All of them. A little widget with multiple menus is unweildy.
I’m not a designer, just a user.
Thanks for your feedback, @quorm. I’ve logged an issue about clicking the title bar.
Our co-founder, @bshi, would like them in the main part of the window too. @grahamb had proposed (during the 1.3 design changes) that we give user the option to show the menu items, and I had gone against that to keep the app simple. But clearly enough users prefer the commands to be visible.
Might that suggest the raising of an eyebrow at the centrality of “cogsci” references in marketing ?
( A demonstrably excellent bridge is more persuasive than any pile of qualifications in some field of engineering )
Thanks for asking, Rob.
I do hope the CogSci Apps brand raises an eyebrow. In a nutshell, the line between science, engineering and application is not direct. But that’s not to say that science and engineering are irrelevant. It’s just to say that it’s complicated. I didn’t want to wax on about the brand in the forum (partly in deference to yourself, as I got the impression you didn’t want to hear about it). But you’ve inspired me to write some blog posts on it … at least to put it on my todo list. Meanwhile, the long version of the answer is in the Cognitive Productivity books. One way to read the first book is as a spec of weaknesses in software from a cogsci perspective. In fact, the book can be read as a subtle specification of several types of app, some for each chapter. CogSci Apps Corp. will not do them all; some of them its co-founder might be consulting on with other companies (…). In the first book and on the blog, I mention that I had an exchange with Steve Jobs about how to improve macOS and the announced iPad along cognitive productivity lines. I’ve also blogged about how Kindle could be better. Some of those changes are in place. Cognitive science helps one understand problems, requirements and overall design ideas. In engineering, that is typically what matters most, or at least a lot. Otherwise, one builds the wrong product, or fails to build the products that are needed.
To give an example: in my opinion, if one ships a productivity suite without a productive practice app , that suite is not a complete cognitive productivity suite. My first book makes a very strong case for that. and yet none of the big OS vendors and productivity suite vendors include that. And the concept of productive practice app itself cannot be articulated without an integrative design-oriented cognitive science perspective. In fact, the concept did not exist before I developed it. But it is based on other cognitive science concepts. I think if one disagrees with that, the discussion is best held on the forum for that book.

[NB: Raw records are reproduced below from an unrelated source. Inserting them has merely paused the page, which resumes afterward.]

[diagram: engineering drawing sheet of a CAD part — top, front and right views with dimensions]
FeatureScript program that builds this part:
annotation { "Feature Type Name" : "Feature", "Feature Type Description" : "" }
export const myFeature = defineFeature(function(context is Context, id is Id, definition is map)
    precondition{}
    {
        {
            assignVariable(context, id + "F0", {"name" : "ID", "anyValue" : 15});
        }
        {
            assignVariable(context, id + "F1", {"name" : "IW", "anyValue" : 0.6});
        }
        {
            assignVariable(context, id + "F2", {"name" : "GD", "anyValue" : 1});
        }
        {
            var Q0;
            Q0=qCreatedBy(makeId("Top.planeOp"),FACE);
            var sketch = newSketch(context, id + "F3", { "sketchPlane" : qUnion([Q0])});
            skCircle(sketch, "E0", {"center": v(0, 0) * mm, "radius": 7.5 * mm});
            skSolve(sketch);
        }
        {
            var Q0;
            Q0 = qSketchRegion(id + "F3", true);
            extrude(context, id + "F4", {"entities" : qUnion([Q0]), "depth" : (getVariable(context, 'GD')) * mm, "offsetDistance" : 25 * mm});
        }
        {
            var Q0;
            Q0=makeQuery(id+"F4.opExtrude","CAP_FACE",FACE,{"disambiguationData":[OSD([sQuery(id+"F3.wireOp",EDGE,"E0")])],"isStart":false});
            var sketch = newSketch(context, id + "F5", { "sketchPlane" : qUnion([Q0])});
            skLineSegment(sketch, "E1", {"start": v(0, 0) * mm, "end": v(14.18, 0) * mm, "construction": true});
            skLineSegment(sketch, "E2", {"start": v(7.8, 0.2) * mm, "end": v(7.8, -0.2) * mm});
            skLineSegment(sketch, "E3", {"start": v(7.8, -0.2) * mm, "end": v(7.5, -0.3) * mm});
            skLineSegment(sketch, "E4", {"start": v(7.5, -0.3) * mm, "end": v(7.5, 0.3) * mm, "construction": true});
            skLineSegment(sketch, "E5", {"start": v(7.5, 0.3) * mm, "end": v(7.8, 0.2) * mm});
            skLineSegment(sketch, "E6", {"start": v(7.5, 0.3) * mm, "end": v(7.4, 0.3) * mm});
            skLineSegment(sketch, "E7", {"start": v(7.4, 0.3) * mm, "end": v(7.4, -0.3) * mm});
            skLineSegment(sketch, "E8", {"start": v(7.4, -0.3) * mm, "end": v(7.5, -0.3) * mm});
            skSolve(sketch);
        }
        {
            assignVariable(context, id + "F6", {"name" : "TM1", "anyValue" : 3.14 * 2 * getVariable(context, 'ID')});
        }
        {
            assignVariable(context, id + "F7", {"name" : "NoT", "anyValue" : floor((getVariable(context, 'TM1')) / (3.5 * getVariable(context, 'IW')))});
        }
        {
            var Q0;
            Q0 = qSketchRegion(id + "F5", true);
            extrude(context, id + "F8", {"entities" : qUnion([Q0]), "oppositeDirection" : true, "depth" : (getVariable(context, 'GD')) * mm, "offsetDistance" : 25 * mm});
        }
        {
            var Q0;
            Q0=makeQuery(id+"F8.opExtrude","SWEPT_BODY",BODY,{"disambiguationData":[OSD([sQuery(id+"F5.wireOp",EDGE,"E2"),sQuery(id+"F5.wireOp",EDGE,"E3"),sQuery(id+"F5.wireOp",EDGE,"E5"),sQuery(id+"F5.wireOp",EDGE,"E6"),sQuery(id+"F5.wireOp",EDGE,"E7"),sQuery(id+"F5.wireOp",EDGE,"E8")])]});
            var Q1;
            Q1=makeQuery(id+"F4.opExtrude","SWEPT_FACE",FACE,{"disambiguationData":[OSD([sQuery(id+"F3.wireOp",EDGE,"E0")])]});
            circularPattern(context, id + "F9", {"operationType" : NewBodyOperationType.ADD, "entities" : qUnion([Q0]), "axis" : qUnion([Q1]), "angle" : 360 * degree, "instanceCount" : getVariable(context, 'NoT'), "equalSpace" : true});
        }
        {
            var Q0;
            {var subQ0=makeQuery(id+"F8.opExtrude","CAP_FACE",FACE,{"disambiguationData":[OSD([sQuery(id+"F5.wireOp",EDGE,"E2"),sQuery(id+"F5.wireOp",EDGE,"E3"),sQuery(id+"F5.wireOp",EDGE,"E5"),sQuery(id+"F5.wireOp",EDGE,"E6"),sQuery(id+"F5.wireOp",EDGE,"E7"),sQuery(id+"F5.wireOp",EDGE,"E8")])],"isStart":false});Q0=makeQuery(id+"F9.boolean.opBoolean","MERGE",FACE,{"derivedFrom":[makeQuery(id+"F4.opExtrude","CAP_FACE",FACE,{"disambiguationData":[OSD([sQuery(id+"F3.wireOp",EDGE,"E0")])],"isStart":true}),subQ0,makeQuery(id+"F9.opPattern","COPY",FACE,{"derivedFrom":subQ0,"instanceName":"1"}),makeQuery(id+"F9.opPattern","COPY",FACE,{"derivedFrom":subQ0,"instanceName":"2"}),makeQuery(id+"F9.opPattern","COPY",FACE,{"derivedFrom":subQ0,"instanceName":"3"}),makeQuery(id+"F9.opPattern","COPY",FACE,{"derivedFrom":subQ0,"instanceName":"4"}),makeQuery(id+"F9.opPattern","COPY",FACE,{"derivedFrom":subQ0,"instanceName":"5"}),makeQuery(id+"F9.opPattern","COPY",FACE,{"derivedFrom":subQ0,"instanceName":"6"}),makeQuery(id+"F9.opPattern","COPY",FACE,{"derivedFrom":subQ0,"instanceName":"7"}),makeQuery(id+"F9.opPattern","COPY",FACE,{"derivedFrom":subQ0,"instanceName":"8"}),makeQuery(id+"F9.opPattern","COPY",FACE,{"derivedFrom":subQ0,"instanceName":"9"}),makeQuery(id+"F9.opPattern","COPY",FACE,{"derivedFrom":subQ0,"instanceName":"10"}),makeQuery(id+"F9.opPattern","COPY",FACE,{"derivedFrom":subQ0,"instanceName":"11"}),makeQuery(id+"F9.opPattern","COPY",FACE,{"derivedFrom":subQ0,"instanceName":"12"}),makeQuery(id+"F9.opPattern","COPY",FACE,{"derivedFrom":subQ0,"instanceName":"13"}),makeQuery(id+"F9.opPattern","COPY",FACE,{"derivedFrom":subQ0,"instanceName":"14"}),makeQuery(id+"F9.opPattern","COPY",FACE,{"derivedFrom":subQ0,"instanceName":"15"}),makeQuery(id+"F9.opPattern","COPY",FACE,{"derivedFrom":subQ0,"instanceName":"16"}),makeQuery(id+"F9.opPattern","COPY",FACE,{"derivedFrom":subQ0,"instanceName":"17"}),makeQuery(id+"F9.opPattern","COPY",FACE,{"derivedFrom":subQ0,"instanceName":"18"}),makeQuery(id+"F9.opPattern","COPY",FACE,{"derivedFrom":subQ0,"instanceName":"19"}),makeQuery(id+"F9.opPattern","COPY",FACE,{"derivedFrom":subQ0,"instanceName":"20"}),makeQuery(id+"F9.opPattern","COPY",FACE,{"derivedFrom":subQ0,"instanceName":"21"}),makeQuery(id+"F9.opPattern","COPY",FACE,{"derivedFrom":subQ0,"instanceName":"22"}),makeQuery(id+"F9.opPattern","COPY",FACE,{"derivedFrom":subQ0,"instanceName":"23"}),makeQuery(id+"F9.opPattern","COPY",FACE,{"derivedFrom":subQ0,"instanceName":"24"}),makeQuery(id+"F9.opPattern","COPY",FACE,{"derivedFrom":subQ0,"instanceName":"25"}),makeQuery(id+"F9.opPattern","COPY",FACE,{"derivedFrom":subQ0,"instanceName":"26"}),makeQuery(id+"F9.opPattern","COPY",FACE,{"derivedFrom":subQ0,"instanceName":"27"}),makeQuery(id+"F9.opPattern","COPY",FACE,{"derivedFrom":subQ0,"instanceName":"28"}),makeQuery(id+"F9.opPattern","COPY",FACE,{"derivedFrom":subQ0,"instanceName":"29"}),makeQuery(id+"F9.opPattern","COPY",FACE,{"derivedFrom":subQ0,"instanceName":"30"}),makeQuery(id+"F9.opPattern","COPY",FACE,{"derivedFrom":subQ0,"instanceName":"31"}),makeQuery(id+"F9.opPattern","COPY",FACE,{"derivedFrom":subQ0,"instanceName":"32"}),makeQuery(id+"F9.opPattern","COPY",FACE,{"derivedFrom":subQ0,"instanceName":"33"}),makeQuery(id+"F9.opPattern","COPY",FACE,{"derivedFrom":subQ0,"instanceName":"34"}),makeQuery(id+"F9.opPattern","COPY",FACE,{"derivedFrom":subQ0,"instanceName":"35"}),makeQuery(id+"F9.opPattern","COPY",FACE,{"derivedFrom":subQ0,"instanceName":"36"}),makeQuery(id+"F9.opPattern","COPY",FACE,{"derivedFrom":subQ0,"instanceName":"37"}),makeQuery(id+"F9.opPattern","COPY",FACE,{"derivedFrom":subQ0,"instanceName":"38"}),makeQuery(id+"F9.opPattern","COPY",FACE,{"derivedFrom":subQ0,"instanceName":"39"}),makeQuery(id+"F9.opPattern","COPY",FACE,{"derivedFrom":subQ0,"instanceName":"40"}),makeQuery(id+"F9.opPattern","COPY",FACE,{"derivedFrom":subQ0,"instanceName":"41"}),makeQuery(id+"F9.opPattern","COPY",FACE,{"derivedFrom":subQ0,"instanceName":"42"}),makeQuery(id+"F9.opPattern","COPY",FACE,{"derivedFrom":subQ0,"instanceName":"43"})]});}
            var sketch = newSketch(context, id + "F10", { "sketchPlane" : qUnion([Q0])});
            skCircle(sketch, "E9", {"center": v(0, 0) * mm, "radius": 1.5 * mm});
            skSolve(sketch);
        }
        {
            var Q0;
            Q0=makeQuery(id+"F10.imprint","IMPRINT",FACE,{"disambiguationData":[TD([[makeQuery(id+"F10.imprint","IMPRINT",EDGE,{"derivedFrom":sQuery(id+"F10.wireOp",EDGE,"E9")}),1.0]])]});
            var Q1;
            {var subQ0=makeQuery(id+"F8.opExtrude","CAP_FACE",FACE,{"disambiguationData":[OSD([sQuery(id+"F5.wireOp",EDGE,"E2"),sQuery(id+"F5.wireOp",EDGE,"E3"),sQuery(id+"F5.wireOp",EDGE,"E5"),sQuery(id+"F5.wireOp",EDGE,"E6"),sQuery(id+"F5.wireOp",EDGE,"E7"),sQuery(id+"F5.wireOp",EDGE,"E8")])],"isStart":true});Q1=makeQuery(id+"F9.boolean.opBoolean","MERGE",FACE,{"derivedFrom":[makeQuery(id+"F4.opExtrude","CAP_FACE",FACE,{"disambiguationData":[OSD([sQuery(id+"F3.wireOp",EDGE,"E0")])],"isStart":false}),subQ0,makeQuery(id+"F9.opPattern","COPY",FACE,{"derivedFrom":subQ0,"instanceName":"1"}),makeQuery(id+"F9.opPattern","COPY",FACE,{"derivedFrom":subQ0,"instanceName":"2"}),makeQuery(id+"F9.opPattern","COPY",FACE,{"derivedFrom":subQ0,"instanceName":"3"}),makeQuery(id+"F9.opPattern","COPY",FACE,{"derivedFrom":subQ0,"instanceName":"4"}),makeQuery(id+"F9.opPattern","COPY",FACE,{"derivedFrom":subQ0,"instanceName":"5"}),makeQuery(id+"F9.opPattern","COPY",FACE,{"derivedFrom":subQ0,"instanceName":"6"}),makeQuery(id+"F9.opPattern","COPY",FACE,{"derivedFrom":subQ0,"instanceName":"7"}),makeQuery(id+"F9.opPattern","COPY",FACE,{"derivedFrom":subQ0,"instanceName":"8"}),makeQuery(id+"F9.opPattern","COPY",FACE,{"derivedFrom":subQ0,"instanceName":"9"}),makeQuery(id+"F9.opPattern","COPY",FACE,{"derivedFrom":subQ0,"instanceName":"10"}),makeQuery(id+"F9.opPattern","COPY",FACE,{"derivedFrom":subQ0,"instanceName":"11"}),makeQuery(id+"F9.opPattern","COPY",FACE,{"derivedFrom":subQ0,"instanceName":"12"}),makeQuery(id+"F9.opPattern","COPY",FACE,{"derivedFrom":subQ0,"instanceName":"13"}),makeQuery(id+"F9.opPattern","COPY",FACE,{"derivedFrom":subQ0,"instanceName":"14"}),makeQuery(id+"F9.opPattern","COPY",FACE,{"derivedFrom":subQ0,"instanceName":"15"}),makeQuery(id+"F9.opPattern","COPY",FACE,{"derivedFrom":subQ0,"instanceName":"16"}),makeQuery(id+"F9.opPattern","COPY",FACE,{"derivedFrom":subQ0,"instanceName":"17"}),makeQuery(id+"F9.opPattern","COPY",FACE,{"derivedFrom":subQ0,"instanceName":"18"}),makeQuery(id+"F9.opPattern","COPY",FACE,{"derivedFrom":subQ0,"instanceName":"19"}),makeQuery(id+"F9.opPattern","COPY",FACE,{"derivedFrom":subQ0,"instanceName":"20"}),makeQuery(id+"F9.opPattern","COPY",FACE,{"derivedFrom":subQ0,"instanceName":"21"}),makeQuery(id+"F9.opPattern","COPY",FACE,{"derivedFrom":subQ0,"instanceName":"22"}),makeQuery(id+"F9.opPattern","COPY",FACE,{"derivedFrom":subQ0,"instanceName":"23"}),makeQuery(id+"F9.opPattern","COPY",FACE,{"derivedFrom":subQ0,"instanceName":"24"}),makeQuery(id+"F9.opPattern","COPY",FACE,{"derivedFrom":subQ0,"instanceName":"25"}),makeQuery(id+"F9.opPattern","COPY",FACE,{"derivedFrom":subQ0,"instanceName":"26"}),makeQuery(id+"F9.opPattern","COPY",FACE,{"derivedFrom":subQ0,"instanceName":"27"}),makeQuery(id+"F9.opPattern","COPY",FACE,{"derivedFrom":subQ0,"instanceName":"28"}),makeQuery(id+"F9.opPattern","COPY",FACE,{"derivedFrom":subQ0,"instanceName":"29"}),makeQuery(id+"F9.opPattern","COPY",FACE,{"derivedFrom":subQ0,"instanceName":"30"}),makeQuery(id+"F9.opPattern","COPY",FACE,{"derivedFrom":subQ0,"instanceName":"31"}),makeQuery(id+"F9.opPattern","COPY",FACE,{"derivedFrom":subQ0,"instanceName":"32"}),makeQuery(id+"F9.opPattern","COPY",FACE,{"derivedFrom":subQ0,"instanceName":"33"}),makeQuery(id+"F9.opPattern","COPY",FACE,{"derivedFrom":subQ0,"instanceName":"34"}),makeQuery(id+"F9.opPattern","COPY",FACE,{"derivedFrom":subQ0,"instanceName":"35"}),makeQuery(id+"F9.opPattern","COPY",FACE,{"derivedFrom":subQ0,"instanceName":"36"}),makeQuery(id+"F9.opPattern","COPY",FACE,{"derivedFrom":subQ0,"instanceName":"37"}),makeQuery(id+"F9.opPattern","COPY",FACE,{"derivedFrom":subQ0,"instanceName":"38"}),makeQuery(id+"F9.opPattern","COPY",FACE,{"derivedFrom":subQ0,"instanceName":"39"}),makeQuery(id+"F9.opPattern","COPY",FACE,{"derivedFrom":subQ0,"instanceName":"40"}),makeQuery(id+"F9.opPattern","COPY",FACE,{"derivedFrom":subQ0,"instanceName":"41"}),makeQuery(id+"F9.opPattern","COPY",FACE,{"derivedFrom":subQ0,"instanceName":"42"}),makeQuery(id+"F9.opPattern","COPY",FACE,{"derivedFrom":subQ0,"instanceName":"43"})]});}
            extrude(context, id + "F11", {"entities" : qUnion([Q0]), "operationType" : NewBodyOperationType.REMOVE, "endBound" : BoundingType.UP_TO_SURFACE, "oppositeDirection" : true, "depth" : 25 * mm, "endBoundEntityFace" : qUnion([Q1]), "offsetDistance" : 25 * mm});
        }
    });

I agree qualifications in themselves don’t matter. Every company chooses a brand (hopefully aligned with their mission, core competencies, and values). Ours is sincerely based on a keen interest in cognitive science and a belief in its relevance to productivity software. I am deeply immersed in cogsci. I try to take the high road, a difficult one ( integrative design-oriented approach is not the easy way to do cogsci.) I do my best to apply the approach. I would have developed software much faster, and made a lot more money if I hadn’t cared about the approach. Conversely, I would have published loads of papers and books if I didn’t dedicate so much time to knowledge translation and building software. And none of our users are required to care about cognitive science. In fact, most obviously don’t. And that’s fine. Some people can see a pattern in mySleepButton, Hook and future products, and affiliated goods and services; some will appreciate it. But they do not have to.
Not to belabor the point, but one of our goals is to attract other cognitive scientists to the interesting issues that we address (information retrieval, etc.) We do have collaborators but we are seeking more momentum there. Also, as we roll out more features, the cogsci angle may become more apparent. Again, the story is longer than this. E.g., my Cognitive Productivity books are not short, and there are several other resources that substantiate the cognitive science research programmes in which our work is inscribed. But I don’t discuss it much on the forum. I’m delving into some of it here because you asked.